Monday 12 May 2008

What are experiments?

Hello world,

this is the first post of my first blog. I just would like to express how much I love understanding Nature, and the way I reach this understanding. All understanding is based on experiments. Without experiments, we would believe in things which are not true, and we wouldn't be able to predict how the Nature will react to anything.

I really enjoy doing experiments, but I don't do as many as I could, and I want to improve this. An Italian friend who lives in Finland once told me that Finnish people use to say "learn from inside" (understand) or "learn from outside" (learn by heart). I think I have been learning too many times from outside (books, other people, websites...), and now it's time to change that. I don't want to be a tourist of knowledge, but an explorer of knowledge, a creator of knowledge.

Sometimes, I think I have no time, or I convince myself that it is too complicated this or that experiment. But actually, we are surrounded by Nature. We are Nature ourselves, so... it can't be so difficult to make her a question.

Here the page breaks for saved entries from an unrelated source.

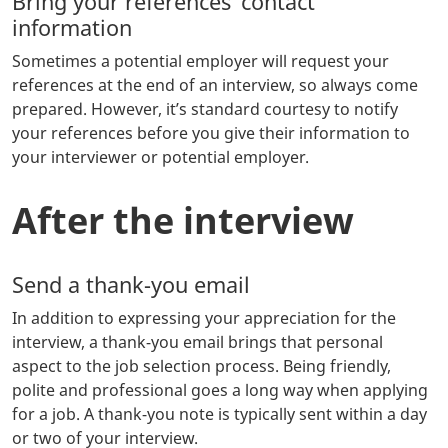
Bring your references’ contact
information
Sometimes a potential employer will request your
references at the end of an interview, so always come
prepared. However, it’s standard courtesy to notify
your references before you give their information to
your interviewer or potential employer.
After the interview
Send a thank-you email
In addition to expressing your appreciation for the
interview, a thank-you email brings that personal
aspect to the job selection process. Being friendly,
polite and professional goes a long way when applying
for a job. A thank-you note is typically sent within a day
or two of your interview.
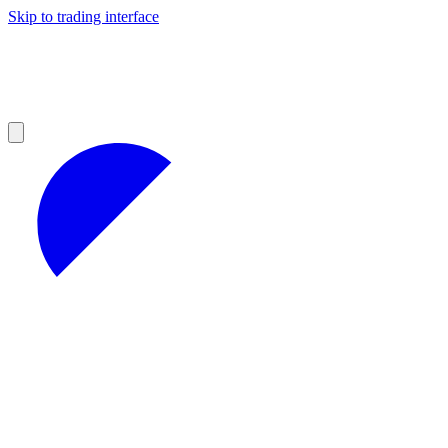
Skip to trading interface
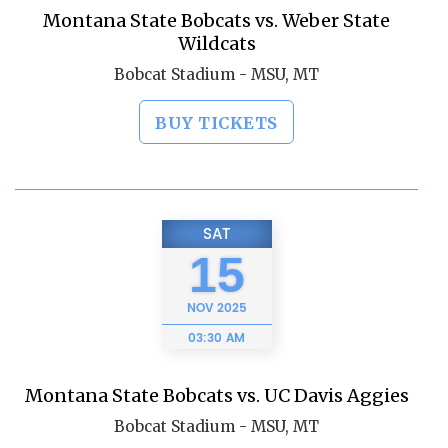
Montana State Bobcats vs. Weber State
Wildcats
Bobcat Stadium - MSU, MT
BUY TICKETS
SAT
15
NOV
2025
03:30 AM
Montana State Bobcats vs. UC Davis Aggies
Bobcat Stadium - MSU, MT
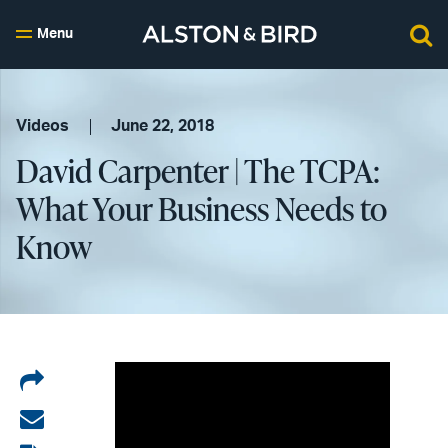
Menu
Videos
June 22, 2018
David Carpenter | The TCPA:
What Your Business Needs to
Know
Share
on
Share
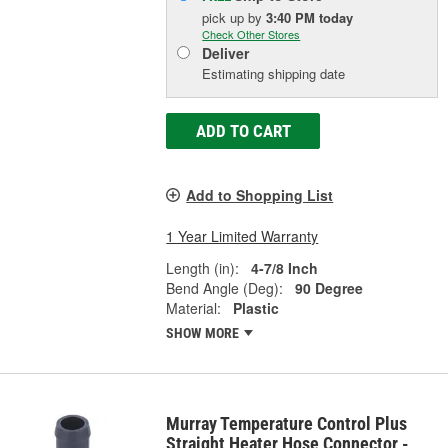
pick up
by
3:40 PM
today
Check Other Stores
Deliver
Estimating shipping date
ADD TO CART
Add to Shopping List
1 Year Limited Warranty
Length (in):
4-7/8 Inch
Bend Angle (Deg):
90 Degree
Material:
Plastic
SHOW MORE
Murray Temperature Control Plus
Straight Heater Hose Connector -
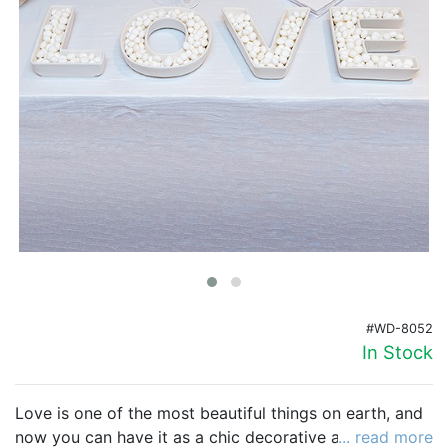
Birthday
Corporate
Clearance
Contact Us
Toll Free:
1-877-988-2328
International:
1-877-988-2328
Hours:
Mon - Fri 9am - 5pm CST
info@beau-coup.com
#WD-8052
Help
In Stock
Love is one of the most beautiful things on earth, and
now you can have it as a chic decorative accent for
... read more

So, what can I do to do more experiments, every time, everywhere? I first have to know what is an experiment, and what is not.

To do an experiment we do NOT need:
  • to have great ideas (great ideas are helpful, but not at all needed: we can do the simplest experiments about every day's life, so there is no more excuses such as "I'm too tired to think [about something complicated]" or "I have no imagination"),
  • a lot of time (this is not at all in the definition of experiment, an experiment can be done in a few seconds if we want),
  • a lot of material (an experiment can be done in a laboratory, and some "important" experiments require such conditions that a laboratory might be the only solution, but this is not true for all the experiments, and so it is not a part of its definition. An experimental mind finds beliefs to test everywhere),
  • a lot of knowledge (we can test the simplest thing we know, and doesn't matter if somebody knew that already, so here we have another excuse we will not use anymore: "I have to learn more things about the subject").
But we do need some things:
  • an idea to test (we have to define what are we pursuing, otherwise we will never reach our target, simply because there is no target. It can be a very simple idea, but we have to know which idea is),
  • creativity (if we don't try to do it differently, we always will get the same answer),
  • willing to have fun (it is supposed to be interesting, isn't it?),
  • observation of our environment,
  • objective measurements (when we don't measure what we are studying, we have a deformed version of the world in our mind, and the longer we don't do it, the more deformed it gets),
  • motivation (and this is one of the reasons if am starting this blog, because I know myself, and I know that having something to write about what I am doing boosts my motivation).
The first experiment I will do on this blog is checking something. There exist lots of blogs (on Wikipedia somebody says that something called Technorati is tracking more than 112 million blogs), so I will test this idea:

very few people will leave a comment here.

This is based on the following facts:

  1. I think very few people will find this blog,
  2. even if somebody finds it, the probability that somebody reads the whole post is even smaller,
  3. and even if somebody reads everything, not everybody will leave a comment.
So we have a sort of Drake equation which is multiplying tiny probabilities giving an even smaller probability. Let me know if I am right or wrong.

To measure this in the most objective way I can, and make it a bit more interesting, I will make a prediction. Let's say:

This post will get no more than three different reader's comments within the next seven days

And, if I am wrong, would you tell me what is your idea of what is needed and what is not needed in an experiment?

2 comments:

Arjen Dijksman said...

Hello Eynar. So you were right, because you did this experiment without promoting in any way your blog (?) So, sure very very few people found your blog. I hope this will change.

Eynar Oxartum said...

Yes, in fact I didn't tell anybody at all during the first seven days, which is the time I allowed in my prediction.

After that I didn't promote it too much: I just told some friends, and used it in my email signature. I prefer to let "interesting posting" to be the main "reader hunter" ;)

As usual, making experiments is interesting. The first comment (yours!) arrived exactly eight months later, which means ~34 times longer to get 1/3 of my prediction (that is, one out of three posts). This means I was wrong by a ratio 1/100!